This following question is a question of Second Edition of Fourier Series and Boundary Value Problems by Churchill about Legendre Polynomials $P_n$:
Explain why it's true that
(a) when $-1 < x < 1$, then
$$\lim_{n \rightarrow \infty}P_n(x) = 0 \hspace{3cm} (n = 0, 1, 2, \cdots);$$
(b) when $f$ is sectional continuous on $(0,1)$, then
$$\lim_{n \rightarrow \infty} \sqrt{4n+1} \int_0^1 f(x)P_{2n}(x) dx = 0$$
$\textbf{My attempt:}$
(a)
By the theory developed in Churchill's book, we know that
$$\lim_{n \rightarrow \infty} \left( P_n(x) , P_n(x) \right) = \lim_{n \rightarrow \infty} ||P_n(x)||^2 = \lim_{n \rightarrow \infty} \frac{2}{2n+1} = 0.$$
By the continuity of the norm, we have
$$||\lim_{n \rightarrow \infty} P_n(x)||^2 \lim_{n \rightarrow \infty} ||P_n(x)||^2 = \lim_{n \rightarrow \infty} \frac{2}{2n+1} = 0,$$
which implies, by the definition of the norm, that
$\lim_{n \rightarrow \infty} P_n(x) = 0$.
(b)
By Cauchy-Schwarz Inequality,
$$\int_0^1 f(x) P_{2n}(x) dx \leq \left( \int_0^1 \left[ f(x) \right]^2 dx \right)^{\frac{1}{2}} \left( \int_0^1 \left[ P_{2n}(x) \right]^2 dx \right)^{\frac{1}{2}}$$
Using that $||P_n(x)||^2 = \frac{2}{2n+1}$, we have that $||P_{2n}(x)||^2 = \int_{-1}^1 \left[ P_{2n}(x) \right]^2 dx = 2 \left( \int_0^1 \left[ P_{2n}(x) \right]^2 dx \right) \Longrightarrow \left( \frac{2}{4n+1} \right) = 2 \left( \int_0^1 \left[ P_{2n}(x) \right]^2 dx \right)$, i.e., $\left( \int_0^1 \left[ P_{2n}(x) \right]^2 dx \right)^{\frac{1}{2}} = \frac{1}{\sqrt{4n+1}}$, then
$$\int_0^1 f(x) P_{2n}(x) dx \leq \left( \int_0^1 \left[ f(x) \right]^2 dx \right)^{\frac{1}{2}} \frac{1}{\sqrt{4n+1}}$$
$$\Longrightarrow \lim_{n \rightarrow \infty} \sqrt{4n+1} \int_0^1 f(x)P_{2n}(x) dx \leq \left( \int_0^1 \left[ f(x) \right]^2 dx \right)^{\frac{1}{2}}$$
I'm stuck here and I do not have ideas on what to do in order to prove the item (b).

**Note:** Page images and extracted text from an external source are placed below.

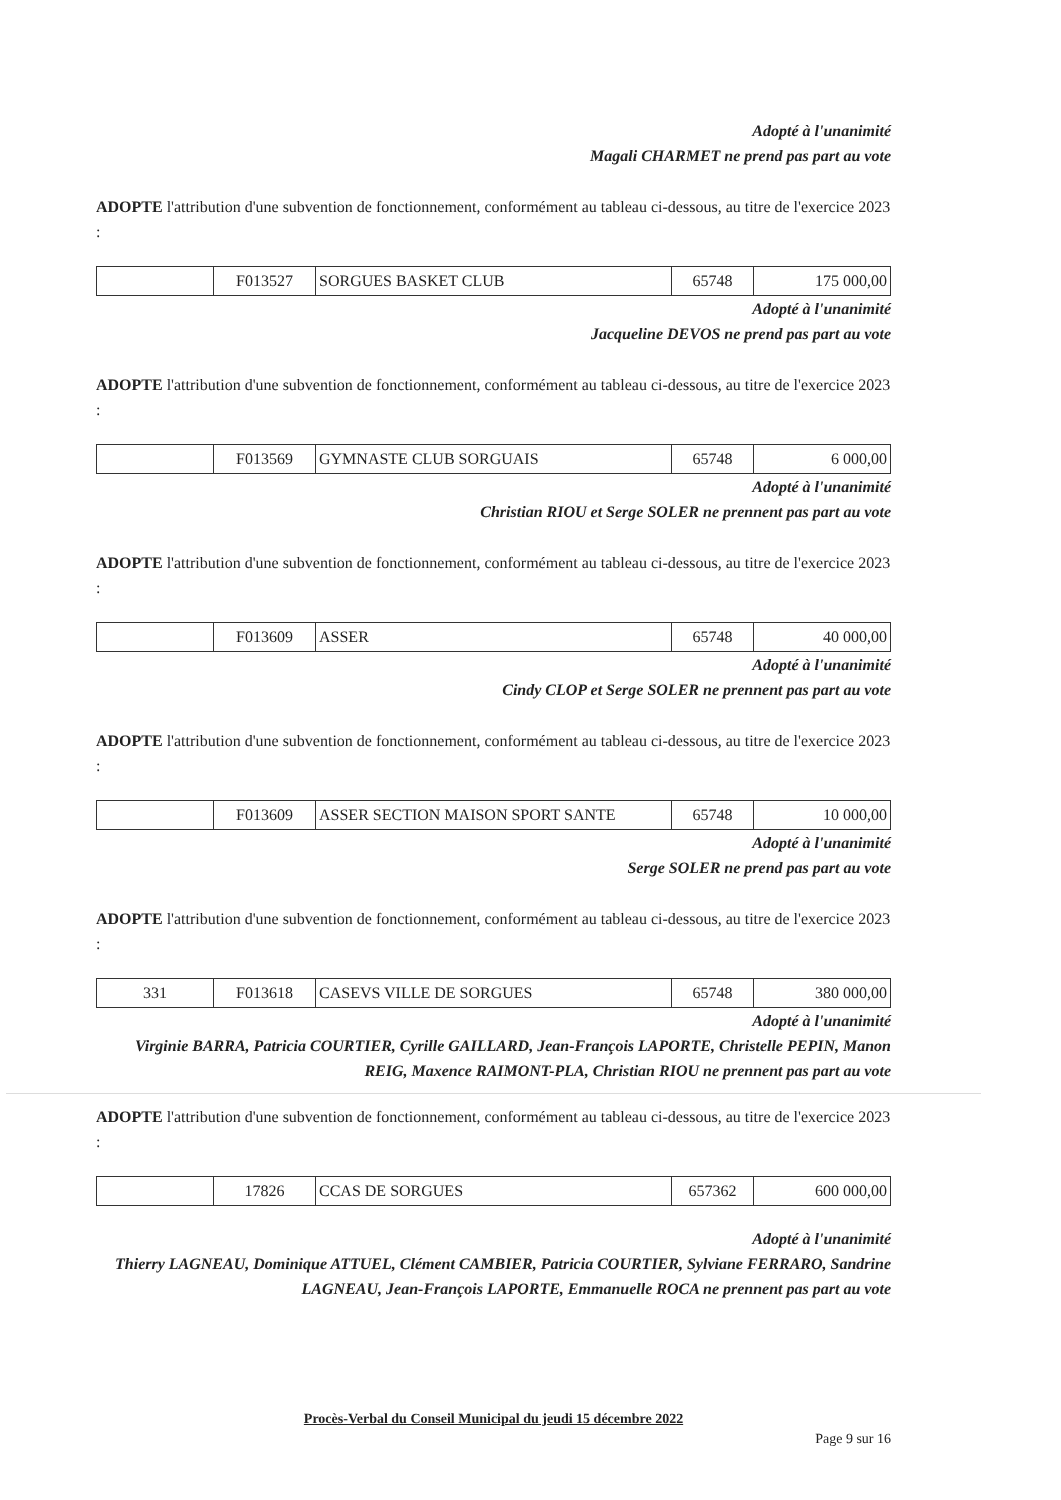Adopté à l'unanimité
Magali CHARMET ne prend pas part au vote
ADOPTE l'attribution d'une subvention de fonctionnement, conformément au tableau ci-dessous, au titre de l'exercice 2023 :
| | F013527 | SORGUES BASKET CLUB | 65748 | 175 000,00 |
Adopté à l'unanimité
Jacqueline DEVOS ne prend pas part au vote
ADOPTE l'attribution d'une subvention de fonctionnement, conformément au tableau ci-dessous, au titre de l'exercice 2023 :
| | F013569 | GYMNASTE CLUB SORGUAIS | 65748 | 6 000,00 |
Adopté à l'unanimité
Christian RIOU et Serge SOLER ne prennent pas part au vote
ADOPTE l'attribution d'une subvention de fonctionnement, conformément au tableau ci-dessous, au titre de l'exercice 2023 :
| | F013609 | ASSER | 65748 | 40 000,00 |
Adopté à l'unanimité
Cindy CLOP et Serge SOLER ne prennent pas part au vote
ADOPTE l'attribution d'une subvention de fonctionnement, conformément au tableau ci-dessous, au titre de l'exercice 2023 :
| | F013609 | ASSER SECTION MAISON SPORT SANTE | 65748 | 10 000,00 |
Adopté à l'unanimité
Serge SOLER ne prend pas part au vote
ADOPTE l'attribution d'une subvention de fonctionnement, conformément au tableau ci-dessous, au titre de l'exercice 2023 :
| 331 | F013618 | CASEVS VILLE DE SORGUES | 65748 | 380 000,00 |
Adopté à l'unanimité
Virginie BARRA, Patricia COURTIER, Cyrille GAILLARD, Jean-François LAPORTE, Christelle PEPIN, Manon REIG, Maxence RAIMONT-PLA, Christian RIOU ne prennent pas part au vote
ADOPTE l'attribution d'une subvention de fonctionnement, conformément au tableau ci-dessous, au titre de l'exercice 2023 :
| | 17826 | CCAS DE SORGUES | 657362 | 600 000,00 |
Adopté à l'unanimité
Thierry LAGNEAU, Dominique ATTUEL, Clément CAMBIER, Patricia COURTIER, Sylviane FERRARO, Sandrine LAGNEAU, Jean-François LAPORTE, Emmanuelle ROCA ne prennent pas part au vote
Procès-Verbal du Conseil Municipal du jeudi 15 décembre 2022
Page 9 sur 16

I would like to know if my attempt for (a) is correct and I would like to receive a hint for solve (b).
Thanks in advance!
$\textbf{EDIT:}$
I saw how to do the exercises and I return to post the solutions if anyone looks for these exercises.
(a)
By the theory developed by Churchil in his book,
$$|P_n(x)| < \sqrt{\frac{\pi}{2n \left( 1 - x^2 \right)}},$$
then
$$\lim_{n \rightarrow \infty} |P_n(x)| \leq \lim_{n \rightarrow \infty} \sqrt{\frac{\pi}{2n \left( 1 - x^2 \right)}} = 0,$$
so that $\lim_{n \rightarrow \infty} |P_n(x)| = 0$, which implies that
$$\lim_{n \rightarrow \infty} P_n(x) = 0.$$
(b)
Considering the pair extension of $f$ and the orthonormal set $\left\{ \frac{P_n}{\sqrt{\frac{2}{2n+1}}} ; n \in \mathbb{N} \right\}$, we define $c_n := \int_{-1}^1 \frac{P_n}{\sqrt{\frac{2}{2n+1}}} f(x) dx$, then $c_n := \int_{-1}^1 \frac{P_n}{\sqrt{\frac{2}{2n+1}}} f(x) dx = \sqrt{\frac{2n+1}{2}} \int_{-1}^1 P_n(x) f(x) dx$
If $n = 2k (k \in \mathbb{N})$:
$$c_{2k} = 2 \sqrt{\frac{4k+1}{2}} \int_0^1 P_{2k}(x) f(x) dx.$$
If $n = 2k+1 (k \in \mathbb{N})$:
$$c_{2k+1} = 0.$$
Observe that $c_n = \left( f, \frac{P_n}{||P_n||} \right)$, i.e., $c_n$ is the coefficient of generalized Fourier Series of $f$, then we can apply the Bessel's inequality:
$\sum_{k=1}^{\infty} \left[ 2 \sqrt{\frac{4k+1}{2}} \int_0^1 P_{2k} (x) f(x) dx \right]^2 = \sum_{k=1}^{\infty} \left[ \sqrt{\frac{4k+1}{2}} \int_{-1}^1 P_{2k} (x) f(x) dx \right]^2 \leq \int_{-1}^1 f(x)^2dx$
$\int_{-1}^1 f(x)^2dx < \infty$, then $\sum_{k=1}^{\infty} \left[ 2 \sqrt{\frac{4k+1}{2}} \int_0^1 P_{2k} (x) f(x) dx \right]^2 < \infty,$ therefore $\lim_{k \rightarrow \infty} \left[ 2 \sqrt{\frac{4k+1}{2}} \int_0^1 P_{2k} (x) f(x) dx \right] = 0$, then $\lim_{k \rightarrow \infty} \left[ \sqrt{4k+1} \int_0^1 P_{2k} (x) f(x) dx \right] = 0.$ $\square$